[[ Task inputs, beginning ]]

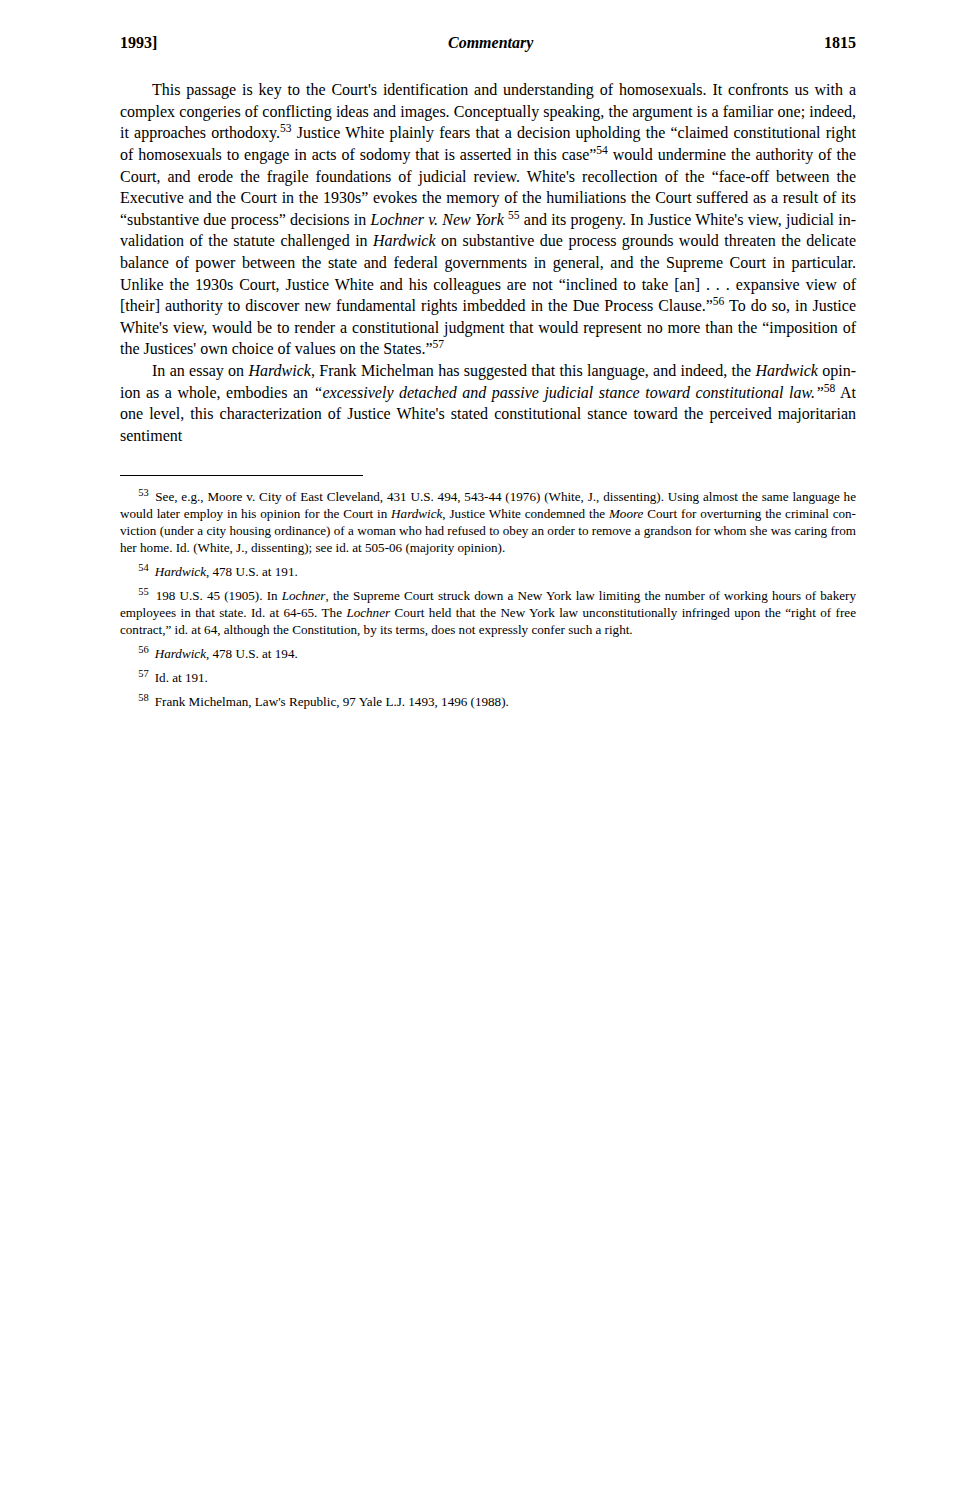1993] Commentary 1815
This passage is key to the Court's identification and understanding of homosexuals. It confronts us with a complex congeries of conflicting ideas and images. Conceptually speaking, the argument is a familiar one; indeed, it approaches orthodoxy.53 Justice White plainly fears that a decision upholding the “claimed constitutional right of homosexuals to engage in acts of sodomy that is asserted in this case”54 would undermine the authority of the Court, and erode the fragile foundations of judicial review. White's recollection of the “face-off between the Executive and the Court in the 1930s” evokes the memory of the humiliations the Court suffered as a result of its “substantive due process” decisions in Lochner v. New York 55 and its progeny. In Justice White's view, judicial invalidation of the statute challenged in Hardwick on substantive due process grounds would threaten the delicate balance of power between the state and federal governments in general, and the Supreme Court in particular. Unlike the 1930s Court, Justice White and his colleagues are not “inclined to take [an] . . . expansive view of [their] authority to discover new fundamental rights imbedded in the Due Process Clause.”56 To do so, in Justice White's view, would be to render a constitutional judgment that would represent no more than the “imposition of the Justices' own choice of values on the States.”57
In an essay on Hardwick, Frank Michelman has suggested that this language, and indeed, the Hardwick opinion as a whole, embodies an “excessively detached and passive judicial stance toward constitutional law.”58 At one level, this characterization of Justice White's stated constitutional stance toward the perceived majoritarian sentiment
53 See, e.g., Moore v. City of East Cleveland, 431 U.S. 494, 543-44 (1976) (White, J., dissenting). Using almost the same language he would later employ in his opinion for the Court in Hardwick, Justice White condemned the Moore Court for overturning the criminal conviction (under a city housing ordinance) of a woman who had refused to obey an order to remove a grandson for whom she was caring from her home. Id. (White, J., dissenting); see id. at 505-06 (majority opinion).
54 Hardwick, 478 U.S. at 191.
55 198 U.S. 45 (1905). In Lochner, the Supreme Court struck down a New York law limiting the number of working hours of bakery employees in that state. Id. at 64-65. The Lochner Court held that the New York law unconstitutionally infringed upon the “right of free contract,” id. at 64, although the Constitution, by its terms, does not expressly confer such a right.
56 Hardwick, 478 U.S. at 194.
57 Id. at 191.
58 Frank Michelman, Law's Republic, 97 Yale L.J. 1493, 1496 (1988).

[[ Task inputs, end ]]
[[ Task inputs, beginning ]]

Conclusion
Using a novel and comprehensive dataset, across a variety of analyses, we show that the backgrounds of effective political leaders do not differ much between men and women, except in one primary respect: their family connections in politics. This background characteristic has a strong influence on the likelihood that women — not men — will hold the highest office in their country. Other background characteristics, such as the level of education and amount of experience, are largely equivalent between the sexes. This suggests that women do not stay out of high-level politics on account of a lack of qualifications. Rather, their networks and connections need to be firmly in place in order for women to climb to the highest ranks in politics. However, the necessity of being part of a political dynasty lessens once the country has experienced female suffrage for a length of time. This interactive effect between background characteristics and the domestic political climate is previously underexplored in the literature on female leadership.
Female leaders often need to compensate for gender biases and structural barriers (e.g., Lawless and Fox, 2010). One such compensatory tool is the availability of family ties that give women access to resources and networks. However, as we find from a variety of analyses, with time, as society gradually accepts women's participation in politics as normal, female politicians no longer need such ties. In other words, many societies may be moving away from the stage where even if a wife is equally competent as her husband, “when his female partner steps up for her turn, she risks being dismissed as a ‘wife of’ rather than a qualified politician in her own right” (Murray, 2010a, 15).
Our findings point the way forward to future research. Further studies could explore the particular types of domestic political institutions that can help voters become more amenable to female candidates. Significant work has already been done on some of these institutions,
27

[[ Task inputs, end ]]
[[ Task inputs, beginning ]]

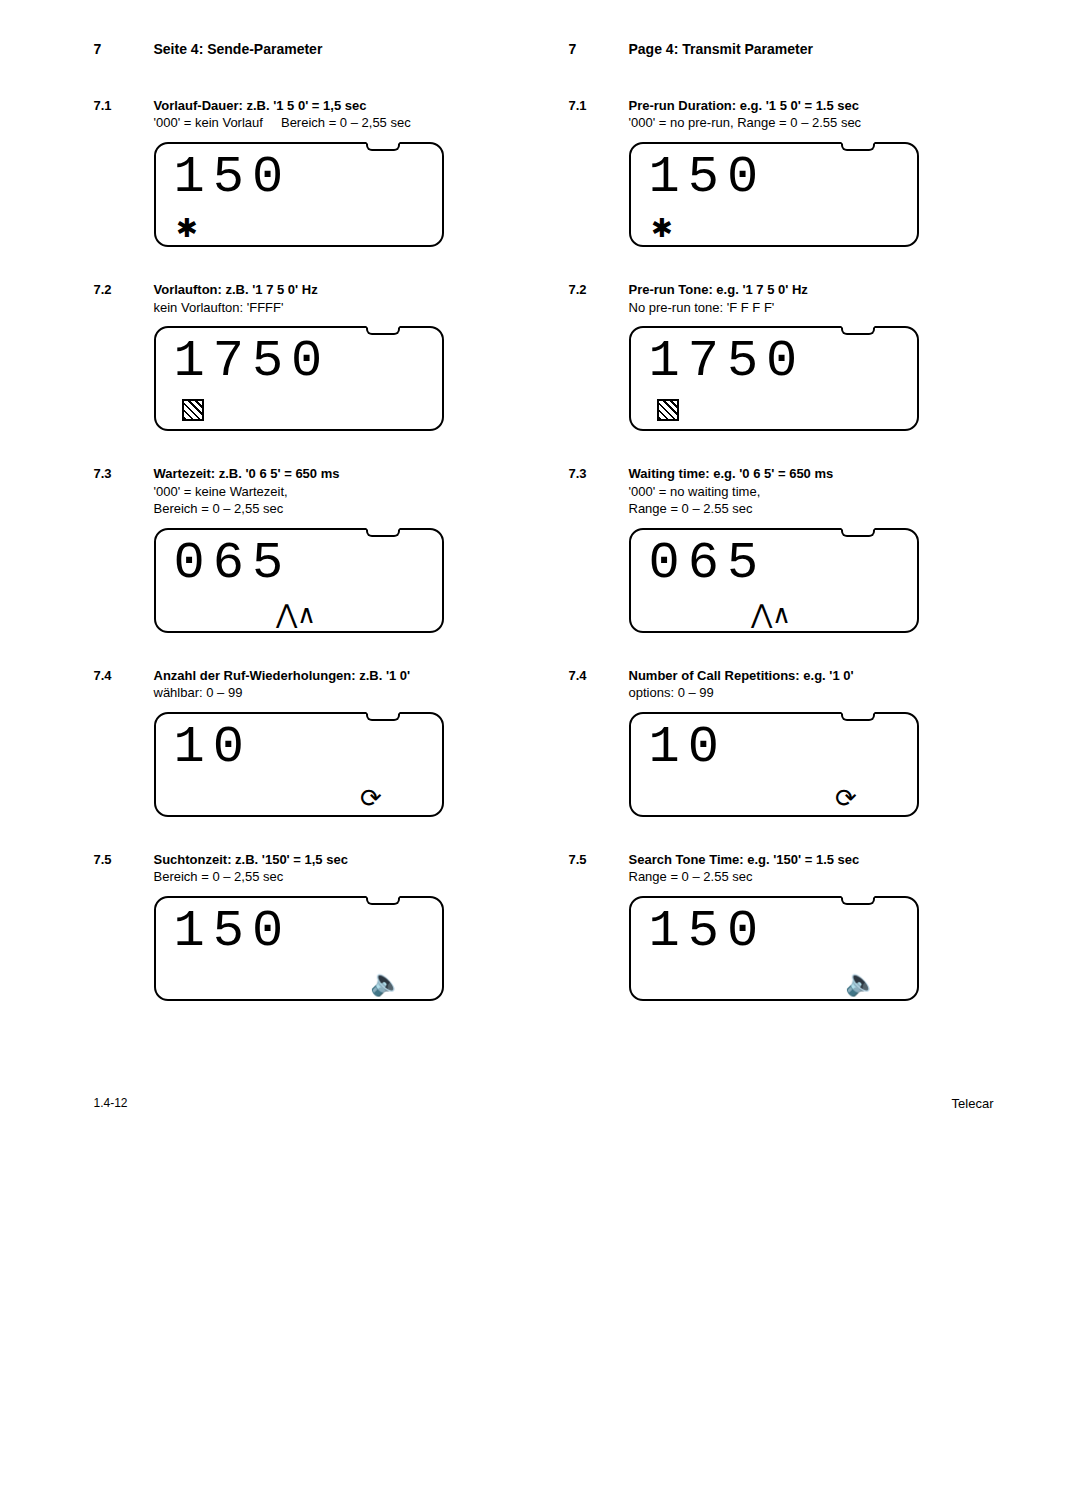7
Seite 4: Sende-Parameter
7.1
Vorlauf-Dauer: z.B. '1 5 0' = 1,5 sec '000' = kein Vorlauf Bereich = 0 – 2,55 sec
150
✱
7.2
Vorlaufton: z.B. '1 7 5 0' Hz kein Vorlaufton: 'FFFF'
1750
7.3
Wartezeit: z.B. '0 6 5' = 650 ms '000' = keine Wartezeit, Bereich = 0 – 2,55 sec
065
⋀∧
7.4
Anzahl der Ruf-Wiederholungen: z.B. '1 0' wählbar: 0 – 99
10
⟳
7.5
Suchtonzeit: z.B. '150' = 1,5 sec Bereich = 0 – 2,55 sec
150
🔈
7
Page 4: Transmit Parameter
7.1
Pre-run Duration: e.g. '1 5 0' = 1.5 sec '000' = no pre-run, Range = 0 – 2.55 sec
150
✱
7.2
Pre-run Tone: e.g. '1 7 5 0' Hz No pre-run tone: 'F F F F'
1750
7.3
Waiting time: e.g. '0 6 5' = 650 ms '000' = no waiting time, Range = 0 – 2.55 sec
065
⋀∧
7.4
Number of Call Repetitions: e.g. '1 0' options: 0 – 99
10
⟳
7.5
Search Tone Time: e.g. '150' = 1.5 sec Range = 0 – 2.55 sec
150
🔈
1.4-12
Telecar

[[ Task inputs, end ]]

Assignment: Where a line in the records above contains the word "Hardwick", copy that line.

Solved exercise:
This passage is key to the Court's identification and understanding of homosexuals. It confronts us with a complex congeries of conflicting ideas and images. Conceptually speaking, the argument is a familiar one; indeed, it approaches orthodoxy.53 Justice White plainly fears that a decision upholding the “claimed constitutional right of homosexuals to engage in acts of sodomy that is asserted in this case”54 would undermine the authority of the Court, and erode the fragile foundations of judicial review. White's recollection of the “face-off between the Executive and the Court in the 1930s” evokes the memory of the humiliations the Court suffered as a result of its “substantive due process” decisions in Lochner v. New York 55 and its progeny. In Justice White's view, judicial invalidation of the statute challenged in Hardwick on substantive due process grounds would threaten the delicate balance of power between the state and federal governments in general, and the Supreme Court in particular. Unlike the 1930s Court, Justice White and his colleagues are not “inclined to take [an] . . . expansive view of [their] authority to discover new fundamental rights imbedded in the Due Process Clause.”56 To do so, in Justice White's view, would be to render a constitutional judgment that would represent no more than the “imposition of the Justices' own choice of values on the States.”57
In an essay on Hardwick, Frank Michelman has suggested that this language, and indeed, the Hardwick opinion as a whole, embodies an “excessively detached and passive judicial stance toward constitutional law.”58 At one level, this characterization of Justice White's stated constitutional stance toward the perceived majoritarian sentiment
53 See, e.g., Moore v. City of East Cleveland, 431 U.S. 494, 543-44 (1976) (White, J., dissenting). Using almost the same language he would later employ in his opinion for the Court in Hardwick, Justice White condemned the Moore Court for overturning the criminal conviction (under a city housing ordinance) of a woman who had refused to obey an order to remove a grandson for whom she was caring from her home. Id. (White, J., dissenting); see id. at 505-06 (majority opinion).
54 Hardwick, 478 U.S. at 191.
56 Hardwick, 478 U.S. at 194.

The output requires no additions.